New York — Oil prices were on track for their biggest monthly gain in almost a year on Monday, boosted by a supply shortage and political tensions in Eastern Europe and the Middle East.
The most-active Brent contract, for April delivery , was trading up 48 cents to $89.00 per barrel by 1630 GMT. The front-month contract, for March delivery , rose $1.15 to $91.18 a barrel but was set to expire later in the day.
U.S. West Texas Intermediate crude rose 56 cents to $87.38 a barrel.
The benchmarks recorded their highest levels since October 2014 on Friday, at $91.70 and $88.84, respectively, and their sixth straight weekly gain.
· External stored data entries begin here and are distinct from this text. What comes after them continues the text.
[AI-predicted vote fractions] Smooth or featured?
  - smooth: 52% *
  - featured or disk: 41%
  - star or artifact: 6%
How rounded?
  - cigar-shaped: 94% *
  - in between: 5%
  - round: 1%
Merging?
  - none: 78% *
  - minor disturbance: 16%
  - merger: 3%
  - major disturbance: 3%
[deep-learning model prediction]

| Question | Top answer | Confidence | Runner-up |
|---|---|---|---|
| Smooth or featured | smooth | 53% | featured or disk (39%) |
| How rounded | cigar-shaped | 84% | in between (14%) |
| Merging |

They were headed for gains of more than 16% this month, the most since February 2021.
Market analysts and Reuters sources widely expect OPEC+ to keep to its policy of gradual production increases when it meets on Wednesday.
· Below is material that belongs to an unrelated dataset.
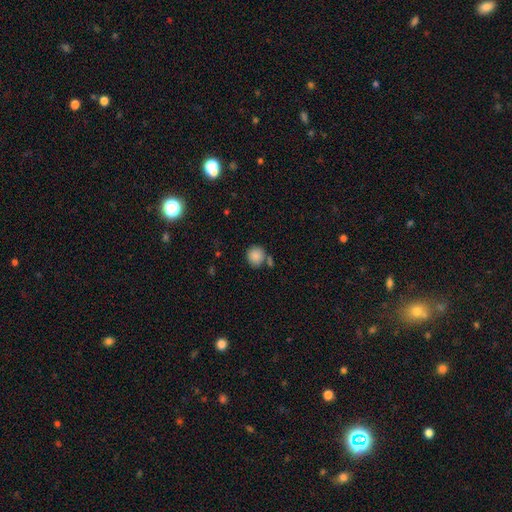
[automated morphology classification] This is clearly a smooth galaxy (87%). How rounded: clearly round (87%). Merging: likely none (67%).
Major producers in the Organization of the Petroleum Exporting Countries (OPEC) and allies led by Russia, collectively known as OPEC+, have raised their output by 400,000 bpd every month since August.
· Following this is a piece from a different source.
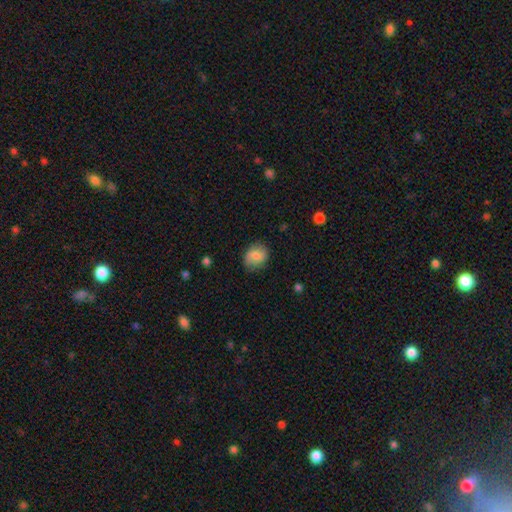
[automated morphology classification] smooth 75%, featured or disk 17%, star or artifact 8%. Down the decision tree: how rounded — round (54%); merging — none (79%).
The “month-to-month supply increases of 400,000 bpd are either too immaterial for the market to appreciate and more importantly, not being completely fulfilled by the group,” said Louise Dickson, Rystad Energy’s senior oil markets analyst.
“The only short-term solution for balancing the supply-short oil market will therefore need to come from OPEC+, and steered by Saudi Arabia, the producer with the largest spare capacity.”
Geopolitical tensions involving major oil producers Russia and the United Arab Emirates have increased recently.
The head of NATO said on Sunday that Europe needed to diversify its energy supplies as Britain warned it was “highly likely” that Russia was looking to invade Ukraine.
The market is also on alert over the Middle East after the United Arab Emirates said it had intercepted a ballistic missile fired by Yemen’s Houthi as the Gulf state hosted Israeli President Isaac Herzog, in a first such visit.